Leonard argued we need to focus on the policy-makers and laws that limit chemical use by large companies because it is essentially impossible for individuals to protect themselves from the chemicals as they are so prevalent.

Leonard also explained that countless studies are showing happiness levels are declining, especially in the U.S., meaning people are not enjoying their excessive consumption.

“It turns out the things that most make us happy are not things,” Leonard said. “Once your basic needs are met, the things that most make us happy are the quality of our social relationships, leisure time with friends and family, having a sense of meaning and purpose in our life, and coming together with others to achieve a common goal.”

Leonard argued there is a spectrum in life, with one end representing people who have large amounts of stuff but little sense of community and the other end representing people with less stuff but a greater sense of community.

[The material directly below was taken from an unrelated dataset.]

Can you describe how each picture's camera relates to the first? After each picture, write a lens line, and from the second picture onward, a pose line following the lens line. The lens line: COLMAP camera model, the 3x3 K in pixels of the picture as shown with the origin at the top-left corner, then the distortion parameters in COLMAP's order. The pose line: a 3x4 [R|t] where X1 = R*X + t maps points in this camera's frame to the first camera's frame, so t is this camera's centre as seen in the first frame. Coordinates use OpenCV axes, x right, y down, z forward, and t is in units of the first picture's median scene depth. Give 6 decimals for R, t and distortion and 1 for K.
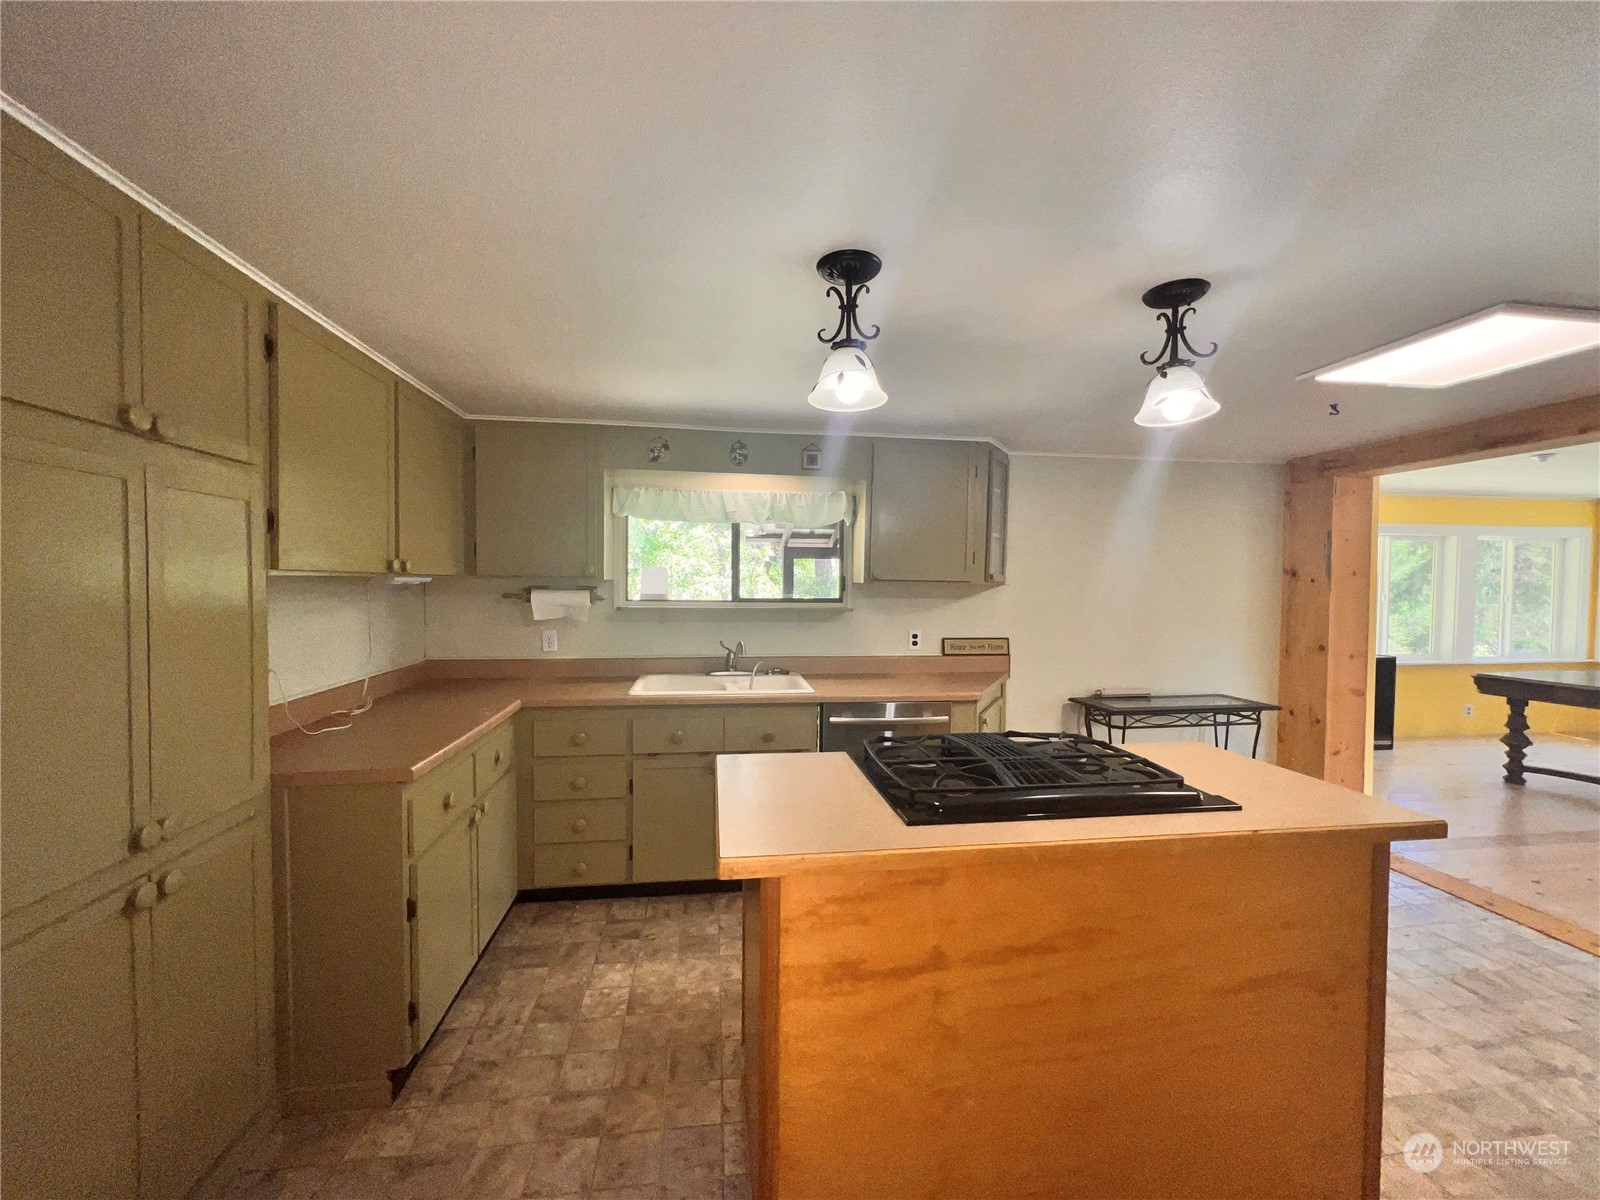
lens RADIAL K [[639.9, 0, 802.8], [0, 639.9, 598.7], [0, 0, 1]] dist [-0.000793, -0.000295]
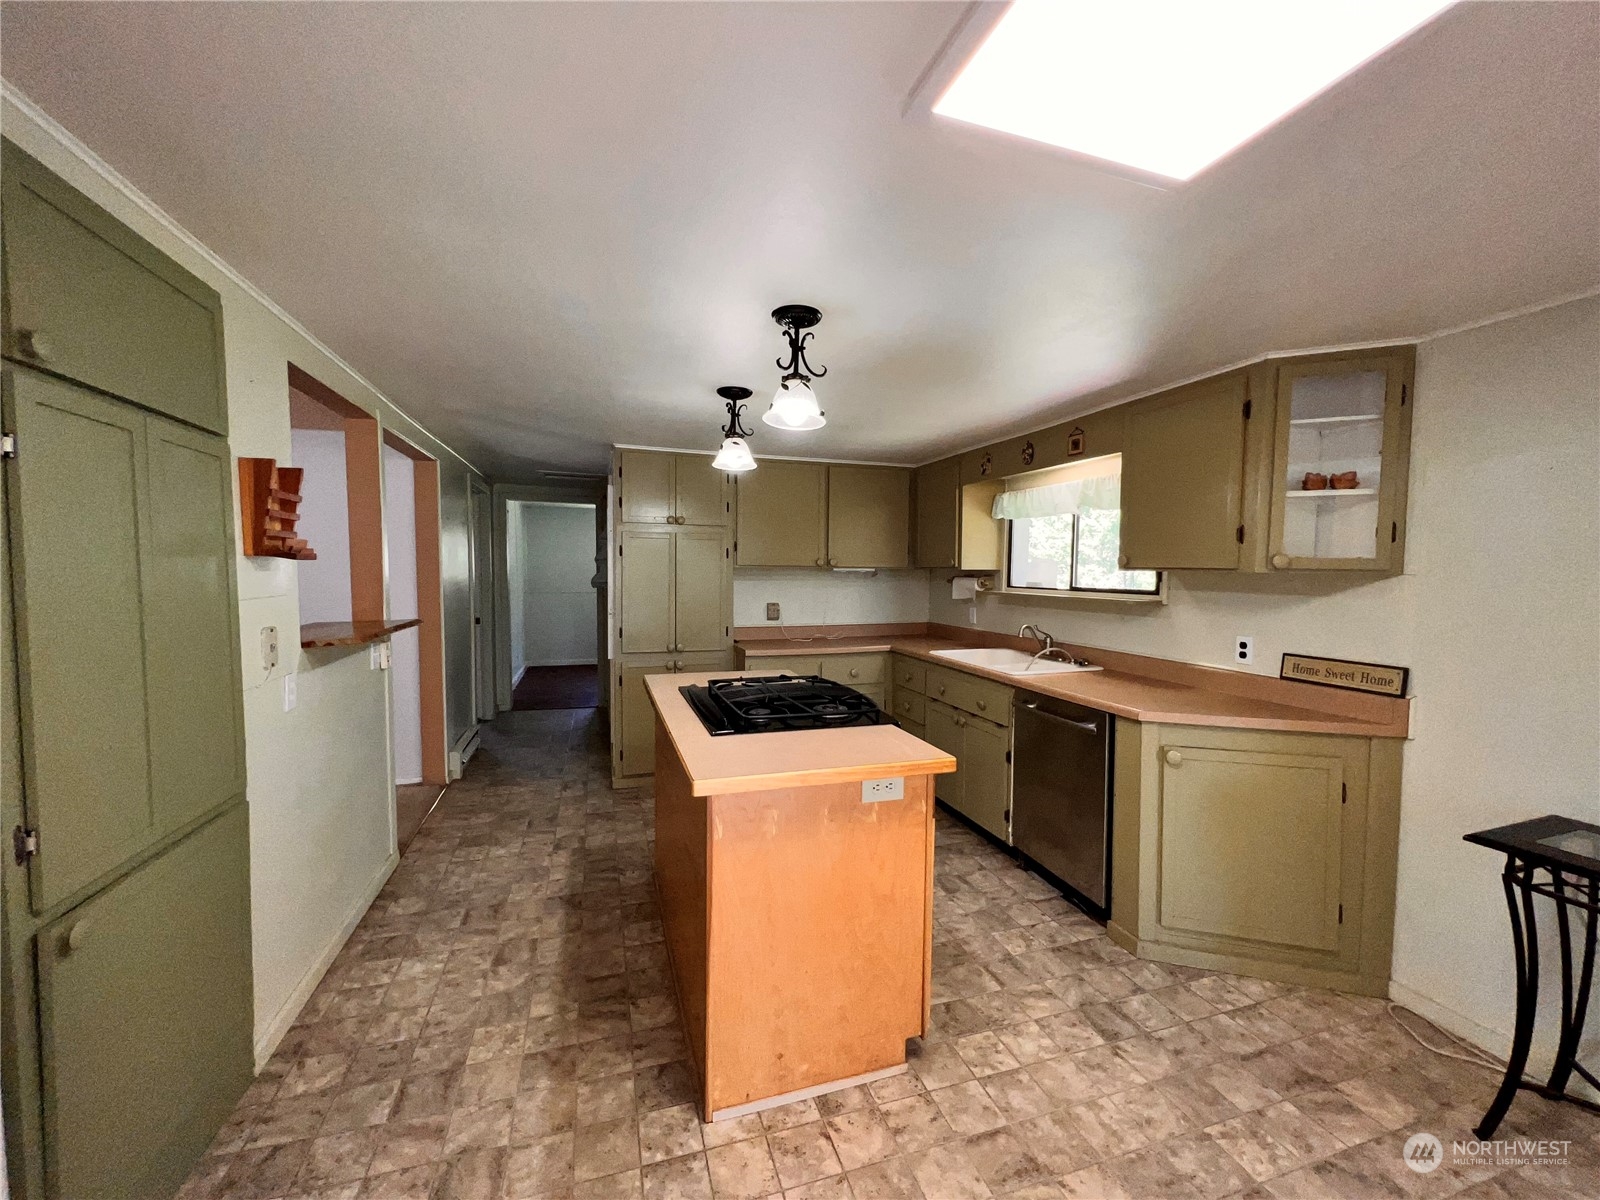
lens RADIAL K [[639.9, 0, 802.5], [0, 639.9, 604.2], [0, 0, 1]] dist [-0.000793, -0.000295]
pose [[0.153402, 0.043772, -0.987194, 0.844676], [-0.035175, 0.998627, 0.038813, 0.001929], [0.987538, 0.028771, 0.154731, 0.412651]]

“It’s lonely at the low-community high-stuff end of the spectrum,” Leonard said. “So what if you have a new couch and flat screen television if you don’t have a bunch of friends to watch it with.”

Questions from the audience ranged from why proposed legislation in California that would have labeled genetically-modified foods was unable to pass to whether technological innovation can solve environmental problems.

Although Leonard said she is generally optimistic about the human ability to work to solve these problems, she is becoming worried that people are forgetting how to make expansive social change.

“People are thinking of individual lifestyle and consumer change — like riding a bicycle, and using reusable bags — but not systemic changes [to protect the environment],” Leonard said. “We have really infantilized and personalized our ability to respond to the enormous challenge we have.”

Leonard argued focusing only on minor, individual changes people can make on their own distracts from the harder but much more important conversations people need to have about the structural drivers to these environmental problems.

“We have every single thing we need to build a healthy, sustainable, fair, and fun society,” Leonard said. “We have technological innovation and policy models that we know will work, but the one thing we are missing is engaged citizens. It’s not a fact that most people don’t know or care about the environmental issues. We really can build a better future, but we need everyone to build that future together.”